TGFβ1 signaling via αVβ6 integrin

Abstract

Background: Transforming growth factor β1 (TGFβ 1) is a potent inhibitor of epithelial cell growth, thus playing an important role in tissue homeostasis. Most carcinoma cells exhibit a reduced sensitivity for TGFβ1 mediated growth inhibition, suggesting TGFβ1 participation in the development of these cancers. The tumor suppresor gene DPC4/SMAD4, which is frequently inactivated in carcinoma cells, has been described as a key player in TGFβ1 mediated growth inhibition.

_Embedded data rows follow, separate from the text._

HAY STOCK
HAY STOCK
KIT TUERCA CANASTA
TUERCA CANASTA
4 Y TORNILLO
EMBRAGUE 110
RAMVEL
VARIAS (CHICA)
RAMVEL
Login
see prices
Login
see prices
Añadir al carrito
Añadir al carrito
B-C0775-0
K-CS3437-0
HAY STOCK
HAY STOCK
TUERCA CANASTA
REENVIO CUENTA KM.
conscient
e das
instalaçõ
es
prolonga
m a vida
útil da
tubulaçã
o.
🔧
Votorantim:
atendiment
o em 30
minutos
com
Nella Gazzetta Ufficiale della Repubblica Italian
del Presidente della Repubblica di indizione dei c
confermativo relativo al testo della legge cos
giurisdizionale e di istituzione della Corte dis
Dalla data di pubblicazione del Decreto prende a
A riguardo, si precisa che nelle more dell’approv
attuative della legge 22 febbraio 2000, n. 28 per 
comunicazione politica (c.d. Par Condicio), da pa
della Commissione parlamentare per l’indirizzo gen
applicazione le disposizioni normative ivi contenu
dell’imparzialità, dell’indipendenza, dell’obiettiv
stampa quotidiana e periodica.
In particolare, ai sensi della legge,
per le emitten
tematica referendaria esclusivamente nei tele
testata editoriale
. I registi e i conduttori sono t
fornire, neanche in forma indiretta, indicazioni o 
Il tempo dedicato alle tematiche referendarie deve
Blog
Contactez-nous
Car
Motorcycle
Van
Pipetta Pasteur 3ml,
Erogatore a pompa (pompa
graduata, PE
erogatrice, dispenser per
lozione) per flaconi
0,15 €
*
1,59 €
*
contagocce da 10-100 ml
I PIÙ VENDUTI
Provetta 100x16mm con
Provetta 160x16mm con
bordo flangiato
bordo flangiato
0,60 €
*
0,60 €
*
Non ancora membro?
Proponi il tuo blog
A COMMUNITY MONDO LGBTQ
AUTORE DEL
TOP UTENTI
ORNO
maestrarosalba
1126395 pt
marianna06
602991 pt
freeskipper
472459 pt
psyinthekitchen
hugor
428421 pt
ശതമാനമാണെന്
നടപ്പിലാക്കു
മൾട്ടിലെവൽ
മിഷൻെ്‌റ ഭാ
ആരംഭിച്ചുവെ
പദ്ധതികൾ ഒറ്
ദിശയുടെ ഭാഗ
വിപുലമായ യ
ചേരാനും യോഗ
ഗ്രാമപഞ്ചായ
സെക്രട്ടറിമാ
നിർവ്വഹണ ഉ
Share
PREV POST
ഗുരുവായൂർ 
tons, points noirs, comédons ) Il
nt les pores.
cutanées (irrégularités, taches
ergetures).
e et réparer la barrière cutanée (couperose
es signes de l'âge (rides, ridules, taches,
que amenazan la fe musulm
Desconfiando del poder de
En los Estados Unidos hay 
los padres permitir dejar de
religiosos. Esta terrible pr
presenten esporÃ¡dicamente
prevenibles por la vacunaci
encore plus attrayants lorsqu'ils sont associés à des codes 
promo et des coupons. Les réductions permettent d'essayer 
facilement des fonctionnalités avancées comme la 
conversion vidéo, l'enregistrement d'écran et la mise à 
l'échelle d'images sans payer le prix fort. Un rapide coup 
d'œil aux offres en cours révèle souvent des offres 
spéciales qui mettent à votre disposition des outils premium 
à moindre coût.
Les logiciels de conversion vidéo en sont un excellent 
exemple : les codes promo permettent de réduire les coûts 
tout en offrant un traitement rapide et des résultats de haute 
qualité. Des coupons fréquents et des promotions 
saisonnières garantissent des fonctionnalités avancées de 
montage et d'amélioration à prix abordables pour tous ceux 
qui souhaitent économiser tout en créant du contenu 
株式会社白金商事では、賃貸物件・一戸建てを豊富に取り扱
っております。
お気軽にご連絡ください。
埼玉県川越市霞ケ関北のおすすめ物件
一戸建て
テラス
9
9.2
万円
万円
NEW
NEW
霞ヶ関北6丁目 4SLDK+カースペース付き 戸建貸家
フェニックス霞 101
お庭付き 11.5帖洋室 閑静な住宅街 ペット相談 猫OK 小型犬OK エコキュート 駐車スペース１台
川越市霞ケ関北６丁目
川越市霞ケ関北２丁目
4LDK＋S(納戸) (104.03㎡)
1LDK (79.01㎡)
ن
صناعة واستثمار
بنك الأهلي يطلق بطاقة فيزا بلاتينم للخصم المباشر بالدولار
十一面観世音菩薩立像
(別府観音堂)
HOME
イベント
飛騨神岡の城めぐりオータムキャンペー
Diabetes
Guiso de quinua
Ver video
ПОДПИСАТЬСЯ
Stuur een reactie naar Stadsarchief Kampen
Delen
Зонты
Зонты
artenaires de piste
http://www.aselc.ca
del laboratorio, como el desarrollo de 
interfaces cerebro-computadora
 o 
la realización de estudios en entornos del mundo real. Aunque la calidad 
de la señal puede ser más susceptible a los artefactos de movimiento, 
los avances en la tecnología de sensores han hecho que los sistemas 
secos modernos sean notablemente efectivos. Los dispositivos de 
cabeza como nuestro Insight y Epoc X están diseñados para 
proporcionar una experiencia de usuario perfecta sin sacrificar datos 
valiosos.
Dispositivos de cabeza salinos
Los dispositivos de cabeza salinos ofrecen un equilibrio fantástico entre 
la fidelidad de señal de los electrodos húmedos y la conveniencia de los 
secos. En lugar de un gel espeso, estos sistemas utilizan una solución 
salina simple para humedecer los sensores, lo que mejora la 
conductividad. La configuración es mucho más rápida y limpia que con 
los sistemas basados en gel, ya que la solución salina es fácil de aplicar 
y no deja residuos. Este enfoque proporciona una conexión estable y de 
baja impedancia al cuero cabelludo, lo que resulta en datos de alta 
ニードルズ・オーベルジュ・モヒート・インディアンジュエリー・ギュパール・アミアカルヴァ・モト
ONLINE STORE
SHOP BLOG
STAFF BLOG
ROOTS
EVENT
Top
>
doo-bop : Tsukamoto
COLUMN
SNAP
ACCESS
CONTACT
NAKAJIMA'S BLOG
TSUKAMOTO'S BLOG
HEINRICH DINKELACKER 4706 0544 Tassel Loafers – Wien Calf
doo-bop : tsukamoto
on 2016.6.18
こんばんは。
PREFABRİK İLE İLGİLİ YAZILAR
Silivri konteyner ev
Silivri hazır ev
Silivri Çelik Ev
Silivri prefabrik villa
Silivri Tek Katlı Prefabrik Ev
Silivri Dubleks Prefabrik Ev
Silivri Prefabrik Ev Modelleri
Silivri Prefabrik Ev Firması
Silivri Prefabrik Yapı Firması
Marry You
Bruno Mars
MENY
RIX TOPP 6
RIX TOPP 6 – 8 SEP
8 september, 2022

However, some carcinoma cells lacking functional SMAD4 are sensitive to TGFβ 1 induced growth inhibition, thus requiring a SMAD4 independent TGFβ1 pathway. Results: Here we report that mature TGFβ1 is a ligand for the integrin αVβ6, independent of the common integrin binding sequence motif RGD. After TGFβ1 binds to αVβ6 integrin, different signaling proteins are activated in TGFβ1-sensitive carcinoma cells, but not in cells that are insensitive to TGFβ1. Among others, interaction of TGFβ1 with the αVβ6 integrin resulted in an upregulation of the cell cycle inhibitors p21/WAF1 and p27 leading to growth inhibition in SMAD4 deleted as well as in SMAD4 wildtype carcinoma cells. Conclusions: Our data provide support for the existence of an alternate TGFβ 1 signaling pathway that is independent of the known SMAD pathway. This alternate pathway involves αVβ6 integrin and the Ras/MAP kinase pathway and does not employ an RGD motif in TGFβ1-sensitive tumor cells. The combined action of these two pathways seems to be necessary to elicit a complete TGFβ1 signal. © 2003 Kracklauer et al; licensee BioMed Central Ltd.